* _Written task_: The lines below that include the word "family" are to be reported.

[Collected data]
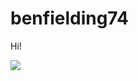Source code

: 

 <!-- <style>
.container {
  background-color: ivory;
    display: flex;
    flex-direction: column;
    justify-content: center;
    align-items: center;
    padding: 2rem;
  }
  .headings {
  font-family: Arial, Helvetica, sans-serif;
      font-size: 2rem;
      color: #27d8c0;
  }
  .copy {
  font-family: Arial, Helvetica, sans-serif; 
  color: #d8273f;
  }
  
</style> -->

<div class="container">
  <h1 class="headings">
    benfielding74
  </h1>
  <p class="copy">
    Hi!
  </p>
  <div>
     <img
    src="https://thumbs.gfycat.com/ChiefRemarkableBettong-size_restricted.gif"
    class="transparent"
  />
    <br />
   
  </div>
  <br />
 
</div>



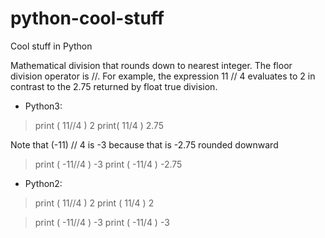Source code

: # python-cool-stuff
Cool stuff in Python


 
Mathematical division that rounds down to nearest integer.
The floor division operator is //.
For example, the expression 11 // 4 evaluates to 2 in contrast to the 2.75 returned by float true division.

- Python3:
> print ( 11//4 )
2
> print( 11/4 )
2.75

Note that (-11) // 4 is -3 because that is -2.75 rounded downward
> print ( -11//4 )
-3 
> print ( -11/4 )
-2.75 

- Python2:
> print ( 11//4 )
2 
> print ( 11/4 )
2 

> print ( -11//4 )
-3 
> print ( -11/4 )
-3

* _Answer to this problem_:
  font-family: Arial, Helvetica, sans-serif;
  font-family: Arial, Helvetica, sans-serif; 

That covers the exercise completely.